Transcribe the stretch of entries below from the line with "45: (305, 364, 0.52)" through the line with "56: (282, 398, 0.52)", exactly and with both ends included; leave out all other lines.

[Collected data entries]

--------

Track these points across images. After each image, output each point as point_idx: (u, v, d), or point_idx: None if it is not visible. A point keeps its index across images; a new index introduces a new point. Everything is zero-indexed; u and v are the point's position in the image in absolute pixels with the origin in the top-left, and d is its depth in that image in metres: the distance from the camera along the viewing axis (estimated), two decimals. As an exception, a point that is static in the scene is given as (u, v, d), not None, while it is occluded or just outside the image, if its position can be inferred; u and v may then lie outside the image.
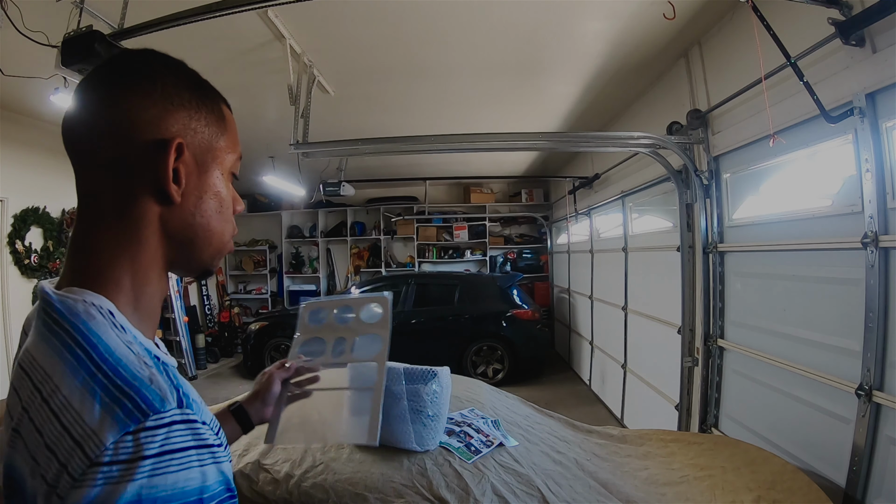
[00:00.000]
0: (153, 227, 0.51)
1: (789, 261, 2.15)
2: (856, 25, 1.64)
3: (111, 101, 0.50)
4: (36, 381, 0.42)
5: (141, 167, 0.49)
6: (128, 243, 0.50)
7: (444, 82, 3.42)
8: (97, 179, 0.50)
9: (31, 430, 0.40)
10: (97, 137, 0.50)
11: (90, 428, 0.38)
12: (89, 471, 0.36)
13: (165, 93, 0.51)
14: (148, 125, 0.50)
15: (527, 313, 5.71)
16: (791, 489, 1.62)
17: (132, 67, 0.52)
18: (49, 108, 2.97)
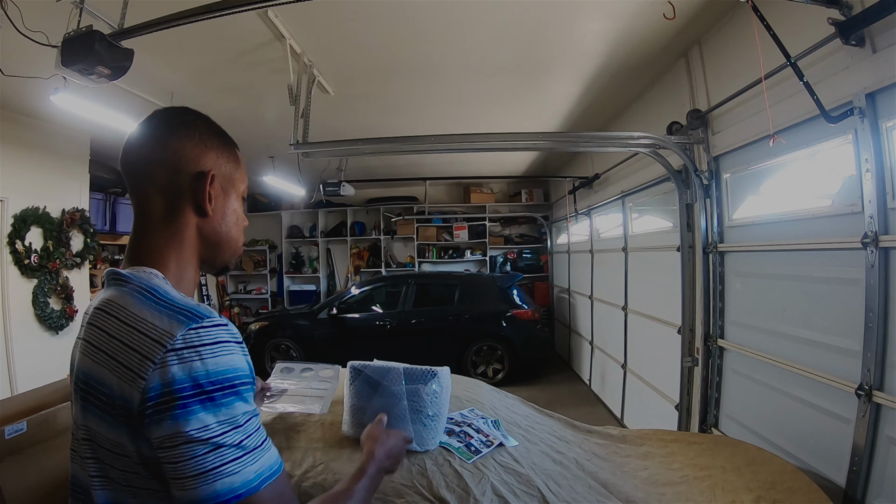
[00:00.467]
0: (191, 231, 0.71)
1: (789, 261, 2.15)
2: (856, 25, 1.64)
3: (165, 142, 0.70)
4: (111, 312, 0.60)
5: (187, 190, 0.70)
6: (174, 241, 0.69)
7: (444, 82, 3.42)
8: (153, 196, 0.69)
9: (110, 341, 0.56)
10: (156, 167, 0.69)
11: (163, 329, 0.55)
12: (167, 356, 0.53)
13: (202, 138, 0.73)
14: (190, 161, 0.70)
15: (527, 313, 5.71)
16: (791, 489, 1.62)
17: (178, 119, 0.73)
18: (49, 108, 2.96)
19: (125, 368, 0.53)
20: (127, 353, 0.54)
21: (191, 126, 0.73)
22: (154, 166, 0.69)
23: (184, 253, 0.70)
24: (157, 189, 0.69)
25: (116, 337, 0.56)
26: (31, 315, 3.78)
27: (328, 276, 8.18)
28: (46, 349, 3.85)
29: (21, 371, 3.59)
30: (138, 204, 0.70)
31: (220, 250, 0.74)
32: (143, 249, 0.68)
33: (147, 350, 0.53)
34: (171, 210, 0.69)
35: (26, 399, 1.64)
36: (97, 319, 0.61)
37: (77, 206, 4.20)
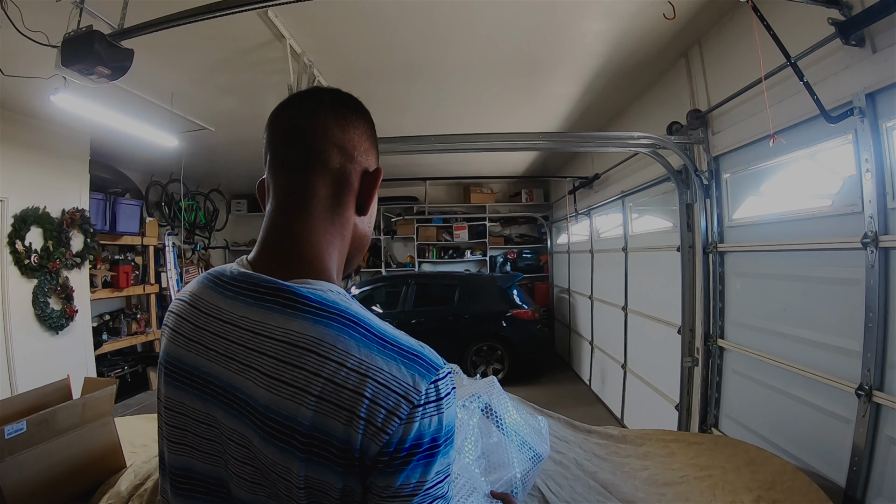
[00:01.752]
0: (351, 228, 0.66)
1: (789, 261, 2.15)
2: (856, 25, 1.64)
3: (346, 125, 0.64)
4: (324, 353, 0.52)
5: (355, 182, 0.65)
6: (340, 239, 0.64)
7: (444, 82, 3.42)
8: (321, 178, 0.62)
9: (340, 391, 0.51)
10: (332, 148, 0.63)
11: (406, 383, 0.52)
12: (414, 412, 0.51)
13: (372, 133, 0.68)
14: (364, 153, 0.66)
15: (527, 313, 5.71)
16: (791, 489, 1.62)
17: (358, 106, 0.67)
18: (49, 108, 2.96)
19: (363, 421, 0.50)
20: (368, 406, 0.51)
21: (365, 115, 0.68)
22: (328, 146, 0.62)
23: (343, 255, 0.66)
24: (328, 172, 0.62)
25: (347, 388, 0.51)
26: (31, 315, 3.77)
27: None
28: (46, 349, 3.85)
29: (21, 371, 3.59)
30: (296, 182, 0.62)
31: (359, 251, 0.70)
32: (307, 244, 0.61)
33: (393, 406, 0.51)
34: (337, 202, 0.63)
35: (26, 399, 1.64)
36: (297, 358, 0.53)
37: (77, 206, 4.19)
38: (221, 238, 7.58)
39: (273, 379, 0.53)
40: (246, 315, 0.57)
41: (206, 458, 0.59)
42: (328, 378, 0.51)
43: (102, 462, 1.62)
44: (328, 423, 0.51)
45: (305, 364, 0.52)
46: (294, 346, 0.53)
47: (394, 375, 0.52)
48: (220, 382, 0.57)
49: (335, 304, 0.56)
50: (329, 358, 0.52)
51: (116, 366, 5.07)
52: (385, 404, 0.51)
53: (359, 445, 0.50)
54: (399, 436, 0.51)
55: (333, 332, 0.54)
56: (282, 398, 0.52)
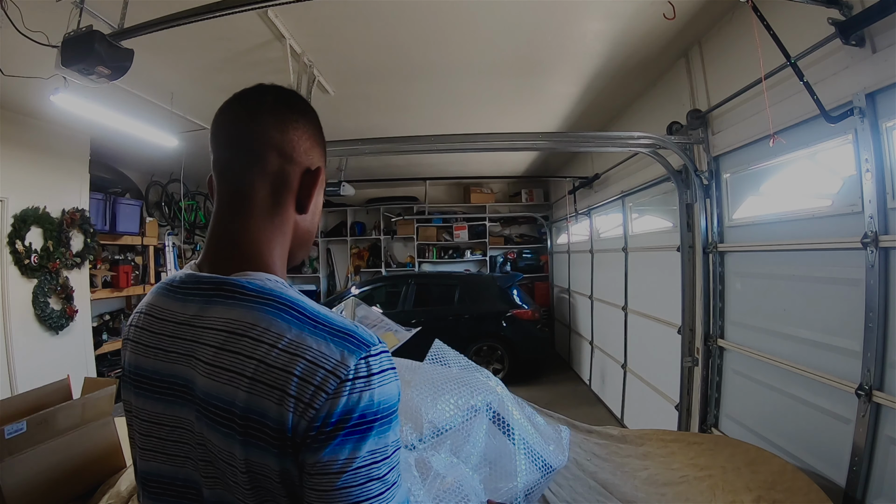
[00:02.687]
0: (291, 226, 0.67)
1: (789, 261, 2.15)
2: (856, 25, 1.64)
3: (285, 126, 0.65)
4: (255, 336, 0.54)
5: (295, 182, 0.66)
6: (281, 237, 0.66)
7: (444, 82, 3.42)
8: (259, 182, 0.64)
9: (271, 371, 0.52)
10: (269, 151, 0.64)
11: (334, 358, 0.53)
12: (341, 386, 0.51)
13: (316, 130, 0.69)
14: (305, 153, 0.66)
15: (527, 313, 5.71)
16: (791, 489, 1.62)
17: (299, 105, 0.68)
18: (49, 108, 2.96)
19: (293, 399, 0.51)
20: (297, 384, 0.52)
21: (307, 114, 0.68)
22: (267, 149, 0.64)
23: (285, 249, 0.67)
24: (266, 175, 0.64)
25: (278, 367, 0.52)
26: (31, 315, 3.77)
27: (328, 276, 8.18)
28: (46, 349, 3.85)
29: (21, 371, 3.59)
30: (236, 184, 0.64)
31: (303, 248, 0.72)
32: (248, 241, 0.63)
33: (320, 381, 0.52)
34: (276, 201, 0.65)
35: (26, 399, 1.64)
36: (234, 344, 0.55)
37: (77, 206, 4.19)
38: (221, 238, 7.58)
39: (213, 366, 0.55)
40: (196, 313, 0.60)
41: (174, 460, 0.61)
42: (260, 360, 0.53)
43: (102, 462, 1.62)
44: (262, 403, 0.52)
45: (241, 349, 0.54)
46: (231, 334, 0.56)
47: (323, 353, 0.53)
48: (179, 381, 0.59)
49: (272, 291, 0.58)
50: (262, 341, 0.54)
51: (116, 366, 5.07)
52: (313, 380, 0.52)
53: (290, 424, 0.51)
54: (326, 410, 0.51)
55: (268, 316, 0.55)
56: (220, 384, 0.54)
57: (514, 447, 1.23)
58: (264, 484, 0.54)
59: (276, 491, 0.54)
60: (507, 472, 1.17)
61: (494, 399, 1.36)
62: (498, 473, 1.17)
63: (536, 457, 1.23)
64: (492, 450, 1.23)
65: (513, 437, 1.25)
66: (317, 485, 0.51)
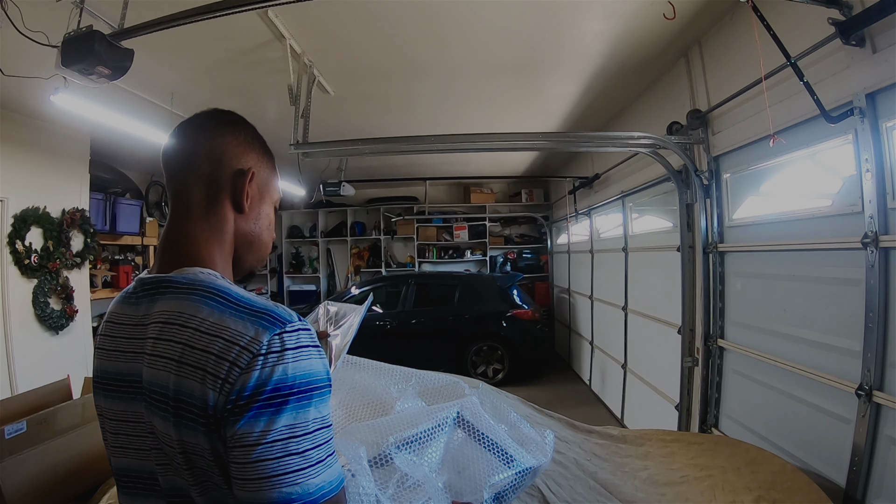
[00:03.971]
0: (230, 226, 0.72)
1: (789, 261, 2.15)
2: (856, 25, 1.64)
3: (212, 135, 0.72)
4: (186, 324, 0.58)
5: (227, 183, 0.71)
6: (217, 235, 0.70)
7: (444, 82, 3.42)
8: (194, 186, 0.70)
9: (195, 353, 0.56)
10: (200, 159, 0.71)
11: (249, 335, 0.56)
12: (253, 360, 0.54)
13: (246, 138, 0.75)
14: (234, 157, 0.72)
15: (527, 313, 5.71)
16: (791, 489, 1.62)
17: (227, 118, 0.76)
18: (49, 108, 2.96)
19: (212, 376, 0.54)
20: (215, 362, 0.55)
21: (237, 125, 0.76)
22: (198, 157, 0.71)
23: (224, 248, 0.71)
24: (199, 179, 0.70)
25: (200, 348, 0.56)
26: (31, 315, 3.77)
27: (328, 276, 8.18)
28: (46, 349, 3.85)
29: (21, 371, 3.59)
30: (177, 194, 0.71)
31: (251, 252, 0.76)
32: (186, 242, 0.69)
33: (234, 357, 0.55)
34: (210, 201, 0.70)
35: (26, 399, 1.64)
36: (167, 333, 0.59)
37: (77, 206, 4.19)
38: (221, 238, 7.58)
39: (152, 356, 0.60)
40: (144, 313, 0.65)
41: (139, 454, 0.64)
42: (186, 343, 0.57)
43: (102, 462, 1.62)
44: (187, 384, 0.56)
45: (172, 336, 0.59)
46: (165, 323, 0.60)
47: (238, 331, 0.56)
48: (132, 378, 0.64)
49: (202, 282, 0.62)
50: (188, 326, 0.58)
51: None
52: (228, 357, 0.55)
53: (212, 401, 0.54)
54: (240, 384, 0.54)
55: (194, 303, 0.60)
56: (156, 370, 0.59)
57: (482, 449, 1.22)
58: (199, 464, 0.57)
59: (210, 470, 0.56)
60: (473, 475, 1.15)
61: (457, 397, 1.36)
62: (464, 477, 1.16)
63: (506, 457, 1.21)
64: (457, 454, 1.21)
65: (481, 438, 1.24)
66: (235, 458, 0.54)
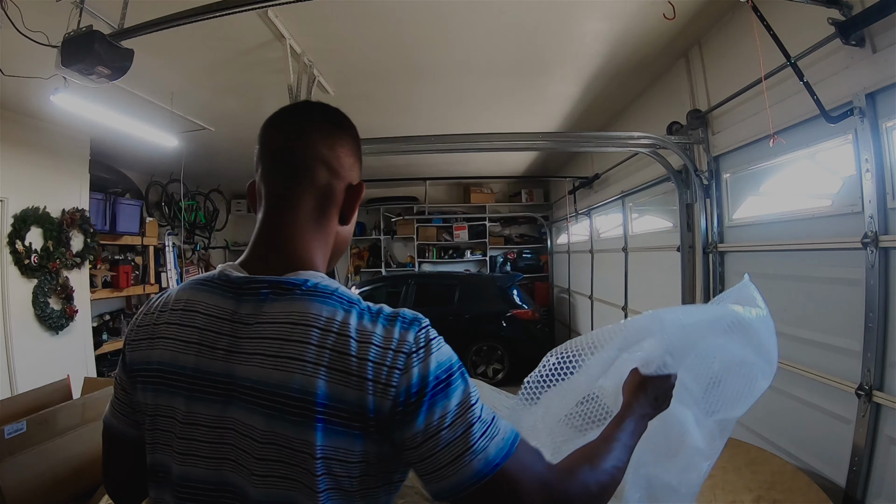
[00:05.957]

--------

→ Worked solution:
45: (305, 364, 0.52)
46: (294, 346, 0.53)
47: (394, 375, 0.52)
48: (220, 382, 0.57)
49: (335, 304, 0.56)
50: (329, 358, 0.52)
51: (116, 366, 5.07)
52: (385, 404, 0.51)
53: (359, 445, 0.50)
54: (399, 436, 0.51)
55: (333, 332, 0.54)
56: (282, 398, 0.52)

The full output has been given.